看小丫头真气上头了,韩子怀也不再逗她,将这两个月的事儿一一道来。

        原来想求娶云猎猎的官宦人家在赵琰处碰了壁,又恍然想起她还有个死而复生的师兄,只不过韩子怀整日都在宫中不好求见,脾气又颇为古怪,就四处托人给他送去了礼单画像。

        “师妹啊,你年纪也不小了,你放心,就算成婚了也能继续做你的将军,绝对没人敢约束你!”韩子怀保证道,云猎猎是师父的女儿,如今师父不在了,她的婚姻大事他不操心谁操心。

        虽然韩子怀的操心就是把画像往云猎猎面前一摆,就跟去菜市场买菜一样瞅哪个白菜萝卜顺眼就买哪个,十分粗暴简单。
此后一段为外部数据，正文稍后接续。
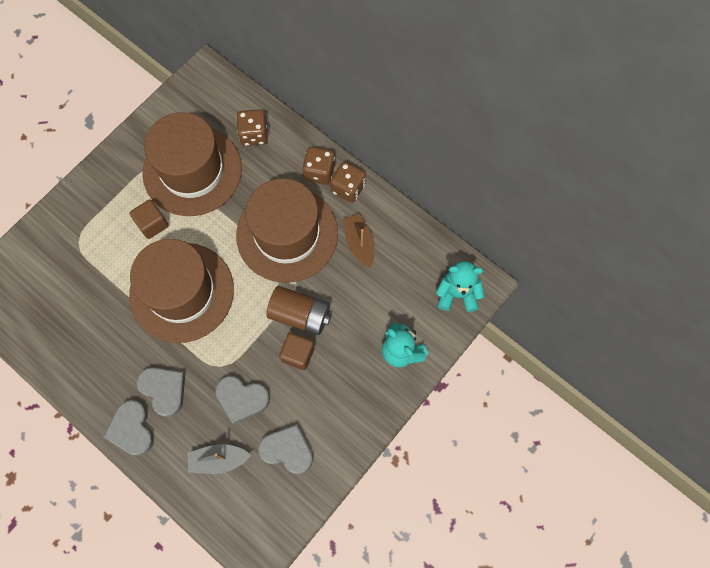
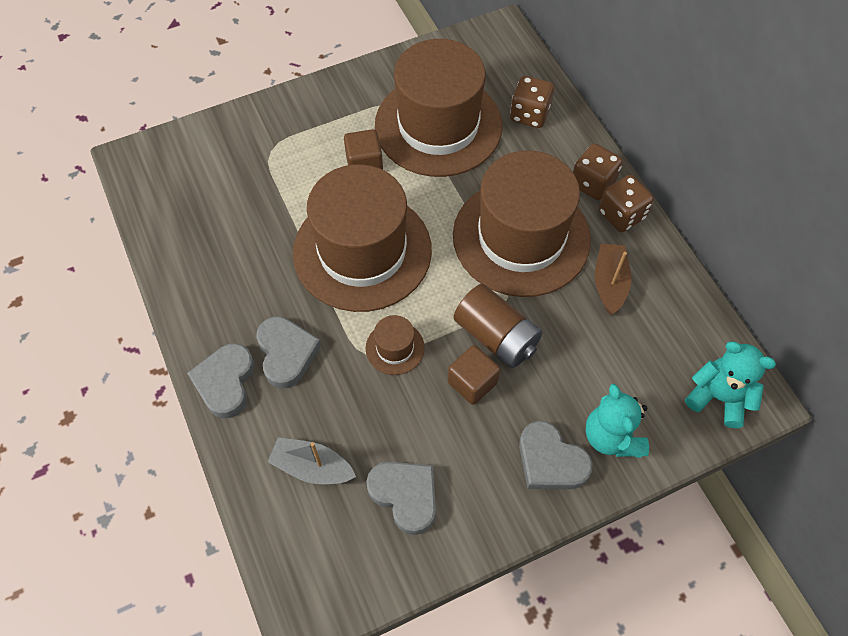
camera: 25 degrees right, 10 degrees down
grey heart [215,376,270,424] -> grey heart moved to [519,421,593,489]
none -> brown hat [366,315,425,375]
        但云猎猎的注意却放在另一处,“你说将军帮我把求亲的人全推了?”

        韩子怀一愣,“我也是听说的,”他又回过神来仔细打量了一番云猎猎的表情,惊讶中透着愉悦,错愕中带着羞涩,终于回过味儿来了,“你喜欢赵琰?”

        猛然听见这句话,云猎猎脸颊飞快的红了,“你别乱说!”她也不知道这算不算喜欢,又怕这种感情只是依恋,再加上赵琰总是若即若离,她更加无法确定自己的心意。

        估计是了,韩子怀啧啧两声,早年他与赵琰并不熟,或者说除了陆洵之外,赵琰跟谁都不熟,看起来是个出家当和尚的苗子。重回舒州后他又整天都在宫中巡逻,偶尔遇见也是只个点头交情。

        不过既然云猎猎已经有中意的男子了,韩子怀也不想勉强她,留下一句“开弓没有回头箭,瞄准把心,一击必中!”就潇洒跳窗走了,留下凌乱的云猎猎和一桌子被风吹地乱糟糟的美男布帛。